L'agricoltura svizzera continua a perdere pezzi. Fra il 2007 e il 2008 ben 870 aziende hanno chiuso i battenti e il settore ha perso 4'500 posti di lavoro. I più colpiti dall'erosione sono i piccoli contadini.

Secondo le cifre pubblicate martedì dall’Ufficio federale di statistica (UST), in Svizzera si è precipitati da 100mila aziende agricole nel 1985 a 60’894 nel 2008. Una discesa libera che non risparmia più neppure le produzioni biologiche. Dopo uno sviluppo di questo segmento fino al 2005, negli ultimi tre anni si è registrata un’inversione di tendenza. L’anno scorso il numero di queste aziende è diminuito di oltre 200 unità, scendendo così sotto la soglia di 6’000.
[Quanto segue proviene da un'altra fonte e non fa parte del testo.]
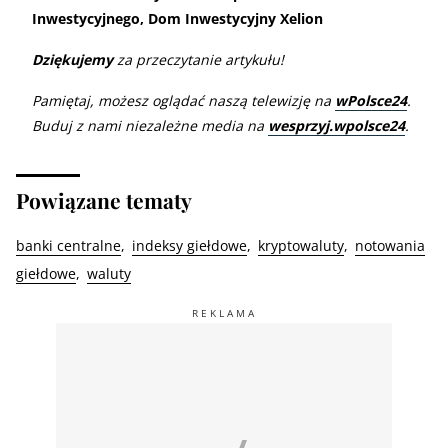
Inwestycyjnego, Dom Inwestycyjny Xelion
Dziękujemy
za przeczytanie artykułu!
Pamiętaj, możesz oglądać naszą telewizję na
wPolsce24
.
Buduj z nami niezależne media na
wesprzyj.wpolsce24
.
Powiązane tematy
banki centralne
indeksy giełdowe
kryptowaluty
notowania
giełdowe
waluty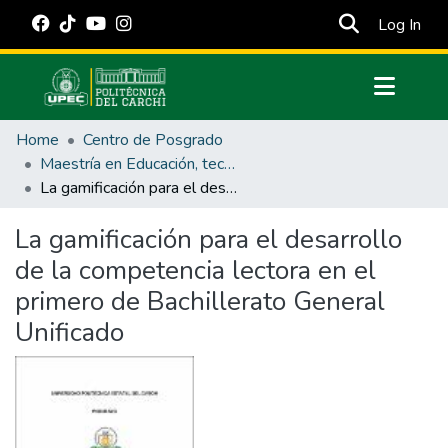
(cur
Log In
Communities & Collections
Home
Centro de Posgrado
All of DSpace
Maestría en Educación, tecnología e innovación.
La gamificación para el desarrollo de la competencia lectora en el primero de Bachillerato General Unificado
Statistics
Estadísticas Externas
La gamificación para el desarrollo
de la competencia lectora en el
Manuales
primero de Bachillerato General
Unificado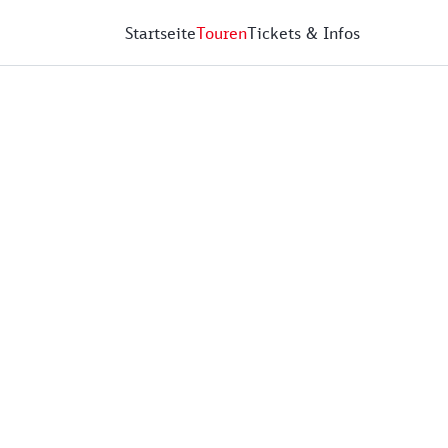
Startseite
Touren
Tickets & Infos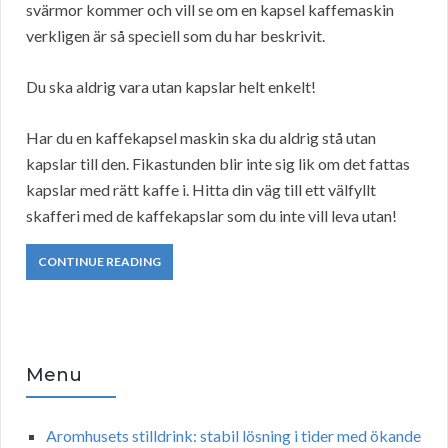
svärmor kommer och vill se om en kapsel kaffemaskin
verkligen är så speciell som du har beskrivit.
Du ska aldrig vara utan kapslar helt enkelt!
Har du en kaffekapsel maskin ska du aldrig stå utan
kapslar till den. Fikastunden blir inte sig lik om det fattas
kapslar med rätt kaffe i. Hitta din väg till ett välfyllt
skafferi med de kaffekapslar som du inte vill leva utan!
CONTINUE READING
Menu
Aromhusets stilldrink: stabil lösning i tider med ökande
Il numero di persone attive nel settore agricolo svizzero è slittato a 168’530.

D’altra parte si è confermata anche l’evoluzione verso l’estensione delle dimensioni medie delle aziende agricole. La quota di quelle di oltre 20 ettari è cresciuta, mentre la parte di quelle inferiori ai 10 ettari si è ridotta.

La superficie agricola si è ulteriormente ristretta: l’anno scorso ha perso altri 2’100 ettari.

In crescita è risultato il numero di animali allevati. Mentre per maiali, ovini e volatili la crescita è praticamente costante dal 1996, per i bovini l’evoluzione nel corso degli anni è stata altalenante. Dal 2007 al 2008, si è registrata un’impennata di circa 19mila capi supplementari.